AUFGABE 1
Welche Form der Hilfe funktioniert dem Interview zur Asylpolitik zufolge immer besser?
AUFGABE 2
Schreibe das Interview zur Asylpolitik im Anschluss an seinen letzten Satz weiter.

LESETEXT
Sophie koordiniert die Vereinsarbeit und hält unser Team zusammen.

Das klingt alles ziemlich hoffnungslos. Gibt es irgendwelche Verbesserungen oder zumindest Grund zum Optimismus?

Die Lage ist seit drei Jahren grenzwertig und es passiert einfach nichts. Weder von Seiten der EU, noch von staatlicher Ebene. Die rechtliche und politische Situation hat sich eher verschlimmert als verbessert. Es gibt keine gescheite Abschiebung, keine anständige Unterbringung, die Hotspots haben nichts gebracht. Dabei wurden letztere theoretisch eingeführt, um das System effektiver und menschengerechter zu gestalten. In Sachen Menschenrechte gibt es keine Fortschritte, sondern eher Rückschritte. Zudem werden Mitglieder von Hilfsorganisationen von Nationalsozialisten bedroht. Nur die ehrenamtliche Hilfe funktioniert immer besser.

Wie beurteilst du die asylrechtliche Lage in Deutschland?

DATENSÄTZE
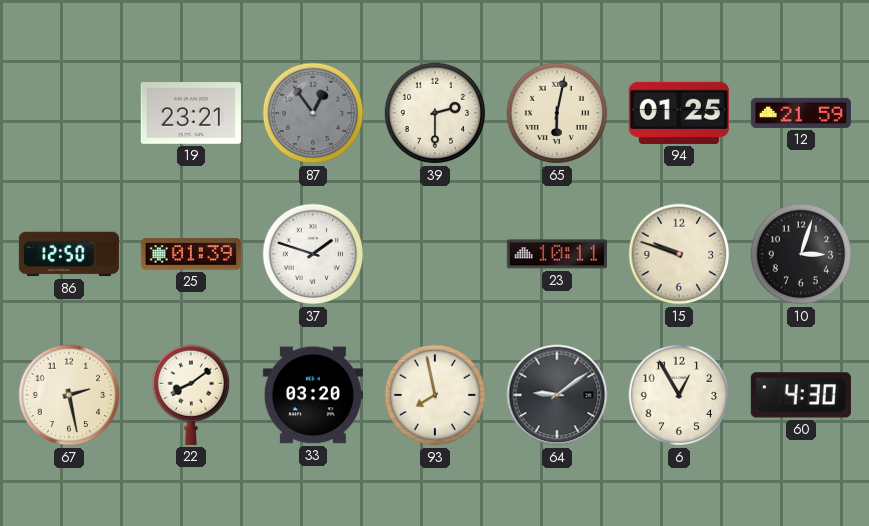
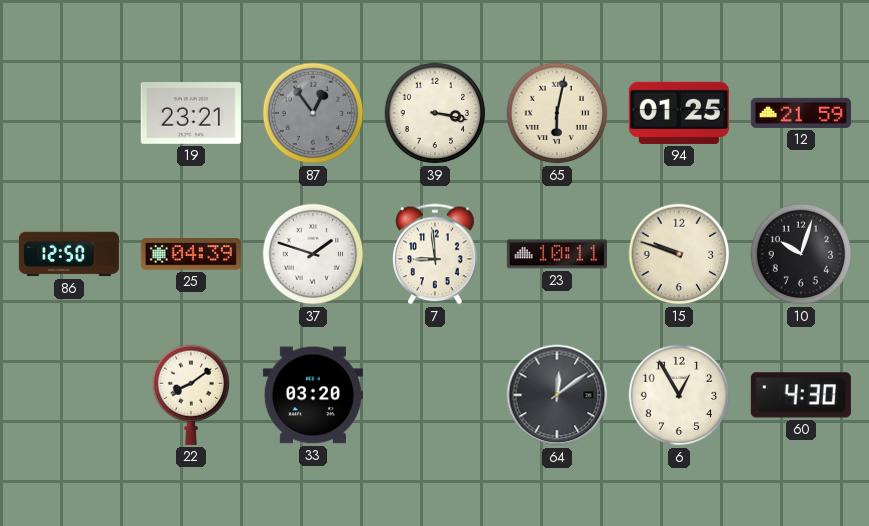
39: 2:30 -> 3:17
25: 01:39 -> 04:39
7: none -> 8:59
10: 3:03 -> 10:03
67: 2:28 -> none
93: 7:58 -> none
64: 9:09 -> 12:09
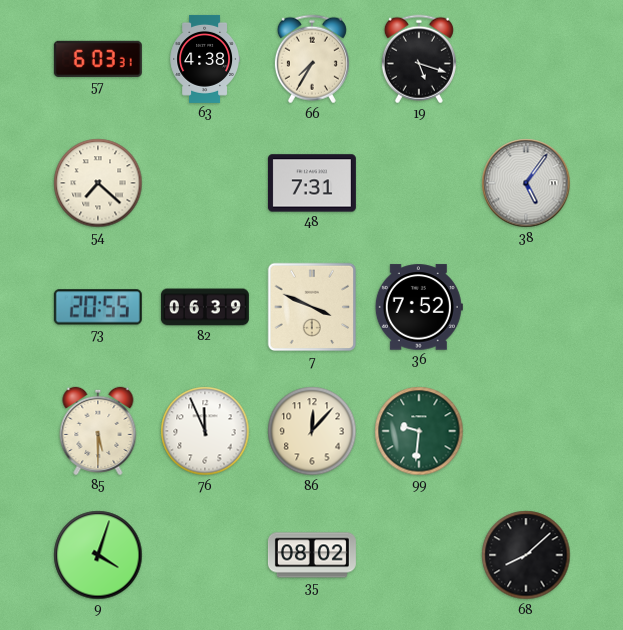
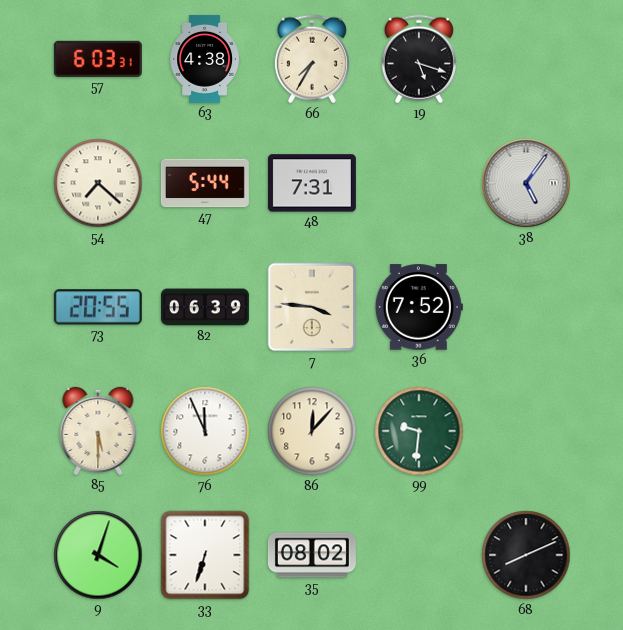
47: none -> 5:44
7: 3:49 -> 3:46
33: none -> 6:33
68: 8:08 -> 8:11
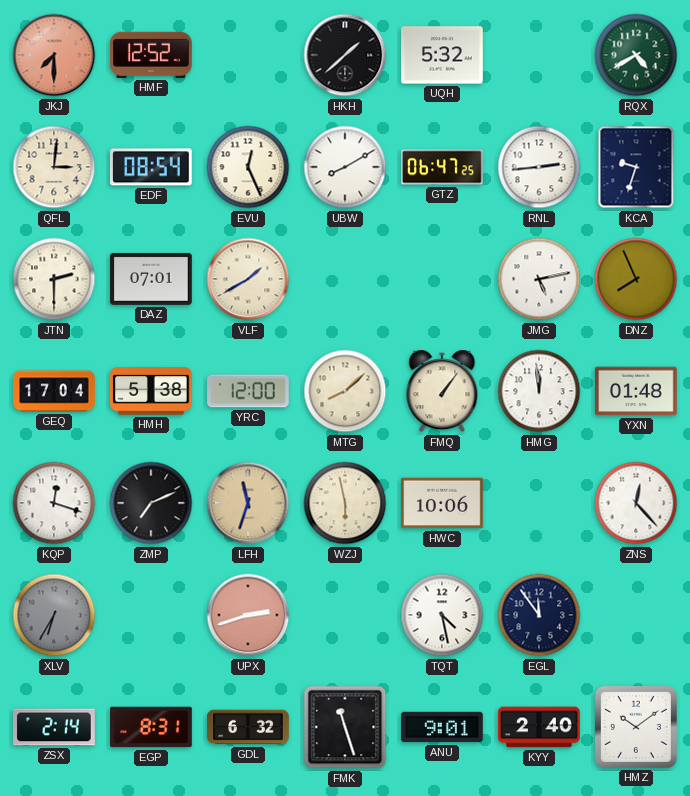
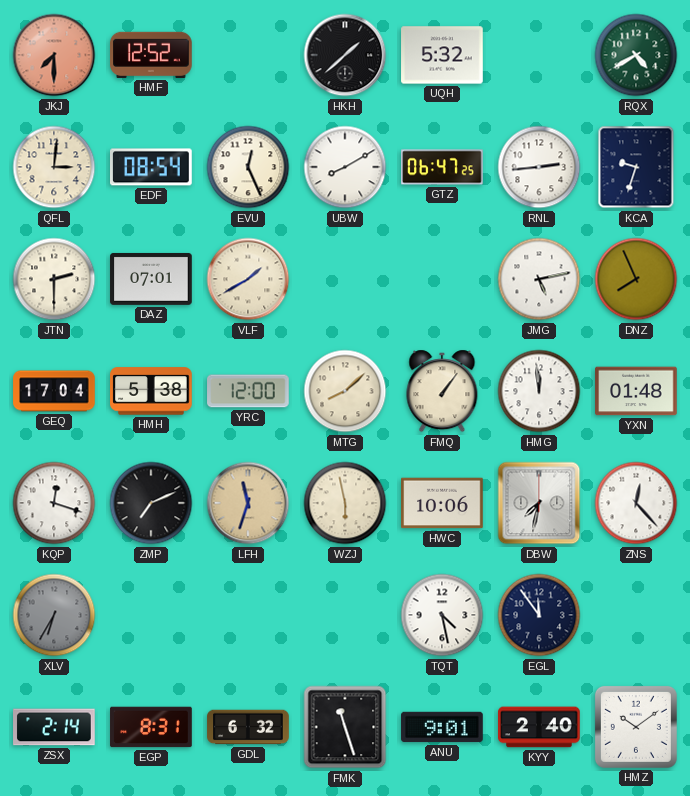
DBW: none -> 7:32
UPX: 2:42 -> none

ANTWORT 1
Die ehrenamtliche Hilfe.

ANTWORT 2
Die Dublin-III-Abschiebungen nehmen wahnsinnig schnell zu und werden aggressiver durchgeführt. Früher hat das BAMF noch manchmal „vergessen“abzuschieben, aber das passiert nicht mehr oft. Dafür nehmen Verfahrensmängel erheblich zu und die Verwaltungsgerichte sind völlig überlastet, weil die Bescheide der Bundesämter in vielen Fällen angreifbar – weil einfach ‘copy und paste’ – sind. Es wird einfach pauschal entschieden und nicht auf die Einzelschicksale der Menschen eingegangen . Es ist richtig fragwürdig, was da passiert.

Hat dich die Arbeit für die Seehilfe verändert?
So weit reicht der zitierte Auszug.